Global Health Press
The next new virus

The next new virus

A new flu, H7N9, has killed 36 people since it was first found in China two months ago. A new virus from the SARS family has killed 22 people since it was found on the Arabian Peninsula last summer.

In past years, this might have been occasion for panic. Yet chicken and pork sales have not plummeted, as they did during earlier flus. Is this relatively calm response in order? Or does the simultaneous emergence of two new diseases suggest something more dire? Actually, experts say, the answer to both questions may well be yes.

“Compared to H5N1 and SARS, we’re getting on top of these diseases much, much faster,” said Dr William B Karesh, a wildlife veterinarian and chief of health policy for the EcoHealth Alliance, which tracks animal-human outbreaks. But he added that “people have become desensitised over time—it’s ‘Oh, OK, another one’.”

And, scientists say, the world cannot afford to relax. For, new diseases are emerging faster than ever.

Peter Daszak, a parasitologist and president of the EcoHealth Alliance, has even put a number on it: 5.3 new ones each year, based on a study using data from 1940 to 2004. He and his co-authors blamed population growth, deforestation, antibiotic overuse, factory farming, live animal markets, bush meat hunting, jet travel and other factors.
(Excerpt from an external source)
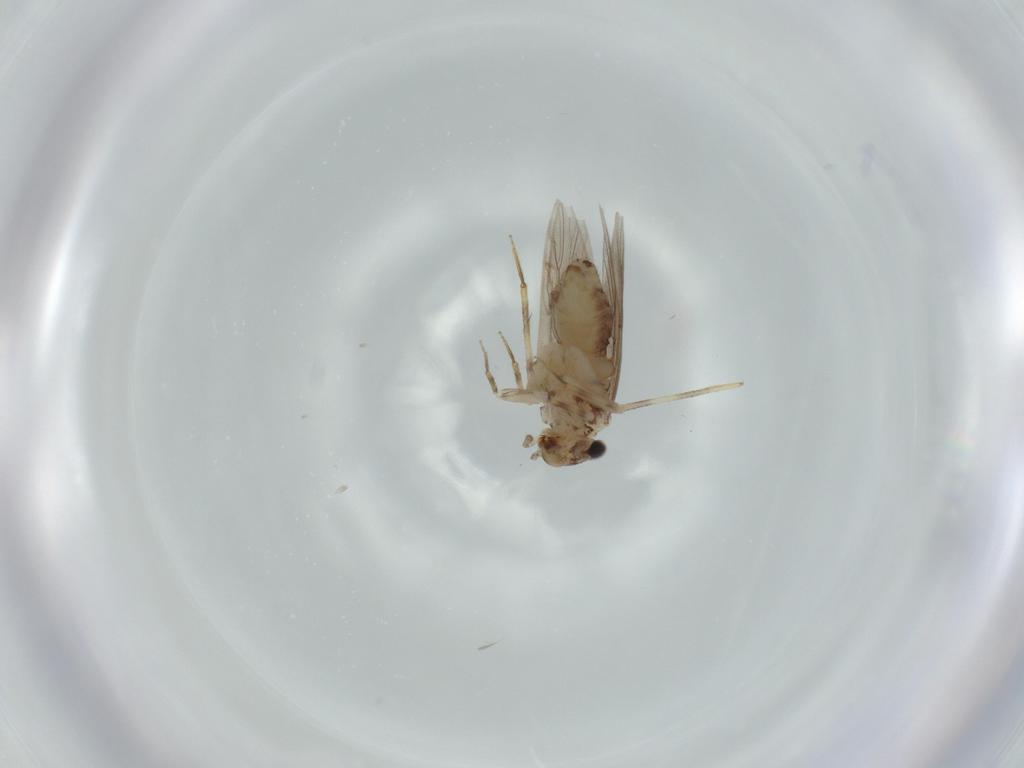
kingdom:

Some aspects of the new viruses are scary. The Arabian coronavirus—now officially named MERS, for Middle East Respiratory Syndrome—has killed about half of those it infects, while SARS killed less than a quarter; in the lab, it replicates faster than SARS, penetrates lung cells more readily and inhibits the formation of proteins that warn the body that it is under attack. The H7N9 flu has been fatal in a quarter of known cases and already has one dangerous mutation that helps it replicate at human body temperatures. Still, better surveillance means that such threats are being caught sooner.
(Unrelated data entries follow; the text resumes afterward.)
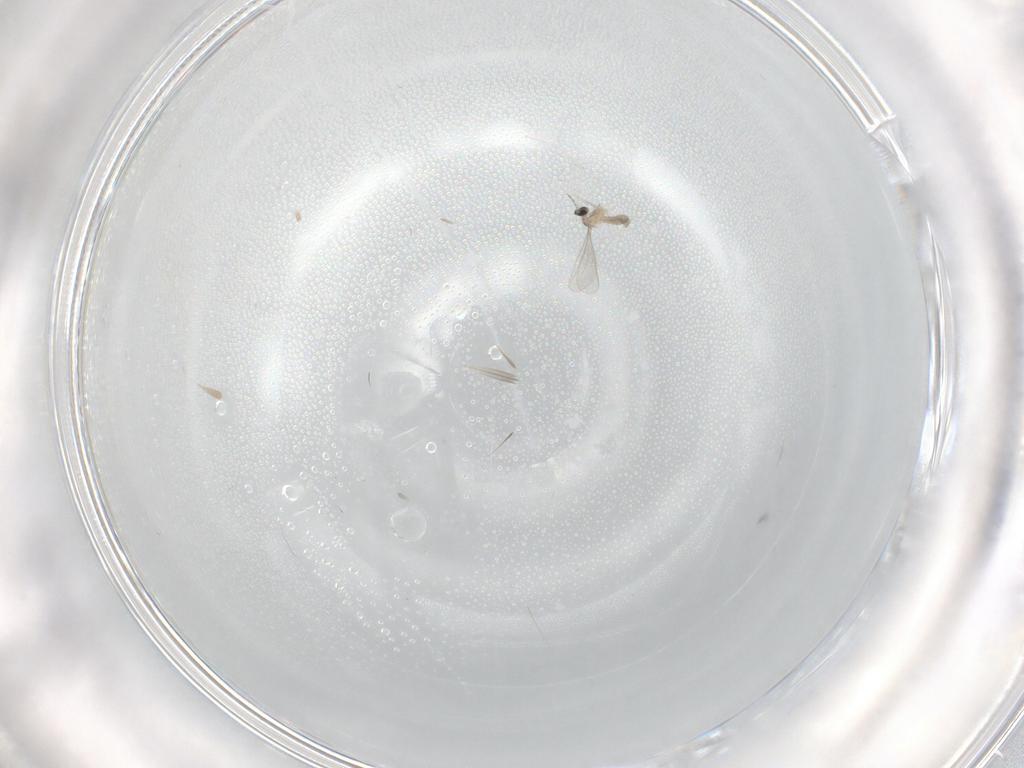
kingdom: Animalia
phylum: Arthropoda
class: Insecta
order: Diptera
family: Cecidomyiidae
The world’s ability to detect new diseases has sped up for reasons both technical and political. First, rapid gene sequencing is now done in many laboratories. Second, accurate symptom descriptions are instantly available. Web-based news services like ProMED, with scientist-members all over the world, issue several daily reports of outbreaks of everything from banana wilt to sheep bluetongue to human Ebola. Scientists learned, for example, that a 2008 convention of Roman Catholic youth in Sydney, Australia, drew in influenza strains that then seeded new outbreaks all over the Northern Hemisphere.
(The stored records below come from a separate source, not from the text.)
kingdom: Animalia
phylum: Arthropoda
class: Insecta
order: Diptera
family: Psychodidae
Third, and very important, countries that used to hide their outbreaks now admit them. Covering up an outbreak is now a violation of World Health Organisation regulations adopted in the wake of SARS. The rules require members to disclose any public health event that could spread beyond their borders.

Both H7N9 and MERS fit that description. Neither is easily transmissible, though both have undoubtedly infected family members, nurses or hospital roommates after long exposure.

More worrisome is that no one knows how these viruses first infect victims. The origins of MERS are even more baffling. Scientists assume it is from bats, because it is genetically closer to coronaviruses found in them than to SARS or to the four known human coronaviruses, which cause common colds. But while bats in Mexico, Europe and Africa have similar viruses, none has yet been found in Arabian animals.

Right now, doctors are relying on isolating patients and antiviral treatment with oseltamivir and zanamivir for H7N9, and ribavirin and interferon for MERS.

If either virus goes epidemic, the next step would be vaccine. The US Centers for Disease Control and Protection began making one against H7N9 in early April. The first of several candidates may be ready for manufacturers by the end of May, a spokeswoman said.